Bjork at the Civic Opera House
October 16, 2001
POP MUSIC REVIEW BY JIM DEROGATIS
What if "Fantasia" were reimagined for the Ecstasy Generation?
That's the question Icelandic alt-rocker Bjork posed at her sold-out show Sunday night at the Civic Opera House.
Though she was not fully successful in providing the answer, you had to admire her ambition as she performed with an orchestra of some four dozen Chicago musicians, an 11-member female Inuit choir from Greenland, multi-instrumentalist Zeena Parkins and electronic bleep-and-blurp specialists Matmos.
For much of her post-Sugarcubes career, Ms. Gudmundsdottir has complained of being portrayed as a pixie from the frozen north lands instead of a serious, genre-defying musician and vocalist of startling originality. But she actually played to her stereotype through the first of two sets, dancing barefoot with awkward, spritelike moves in front of slides of icebergs and snowscapes while sporting her now-infamous swan dress.
Bjork only really came alive late in the evening during the two encores. Then she teetered on the brink of the orchestra pit and twirled in her second outfit, a red affair involving sparkles and ostrich feathers, while delivering gripping versions of "Human Behavior" and a catchy new ditty called "Our Hands."
At 35, the singer is clearly wrestling with the dilemma of how to segue from her younger, harder-rocking persona into something more mature and "artistic."
As she drew from her new album, "Vespertine," the first set found her veering dangerously close to snoozy new age Muzak and pseudo-avant-garde, mock-classical pretentiousness like the Kronos Quartet.
The second set was stronger, injecting more of her upbeat, dance-oriented material. But it suffered from the lack of a human drummer. With all of those hired musicians, couldn't Bjork spring for a flesh-and-blood backbeat?
In fact, the orchestra and the choir were underused throughout; it was as if someone had handed Bjork these potent musical tools and she wasn't quite sure about what to do with them.

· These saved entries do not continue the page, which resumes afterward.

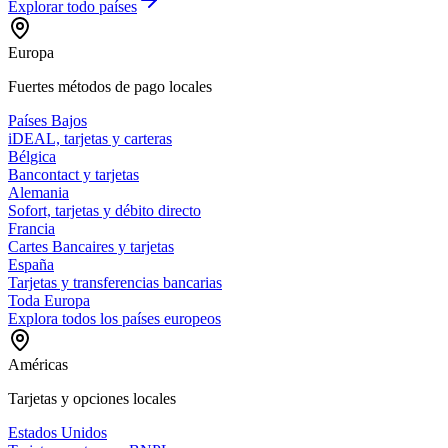
Explorar todo
países
Europa
Fuertes métodos de pago locales
Países Bajos
iDEAL, tarjetas y carteras
Bélgica
Bancontact y tarjetas
Alemania
Sofort, tarjetas y débito directo
Francia
Cartes Bancaires y tarjetas
España
Tarjetas y transferencias bancarias
Toda Europa
Explora todos los países europeos
Américas
Tarjetas y opciones locales
Estados Unidos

However, Parkins was indispensable, hammering away at an electronic harp, plucking a more conventional acoustic model, squeezing an accordion, tinkling a celeste and pumping a harmonium.
Bjork could have performed with Parkins alone and, with the superior acoustics of the opera house, the crowd would have been riveted as she weaved her serpentine vocals through her pagan poetry. And a scaled-back approach certainly could have saved her some dinero on union-scale accompanists.
Opening for Bjork with a set of its own material was the San Francisco duo Matmos. Aided at times by a third conspirator, Andrew Daniel and Martin Schmidt attempted to make Tortoise or Aphex Twin-like instrumental soundscapes out of synthesizer burps, squeaking balloons, the plucked wires of a bird cage, and an electronic sensor that reacted when pressed to the skin.
Video footage of the latter, including said device's collision with a pimple, was magnified and projected onto a giant screen in what must have been a first for this venerated venue.
It was the epitome of electronic charlatanism masquerading as high art. Everyone reading this review could make more interesting music than Matmos by leaning on their car horns, hitting the wrong keys on the computer, or leaving the phone off the hook until the annoying tone kicks in.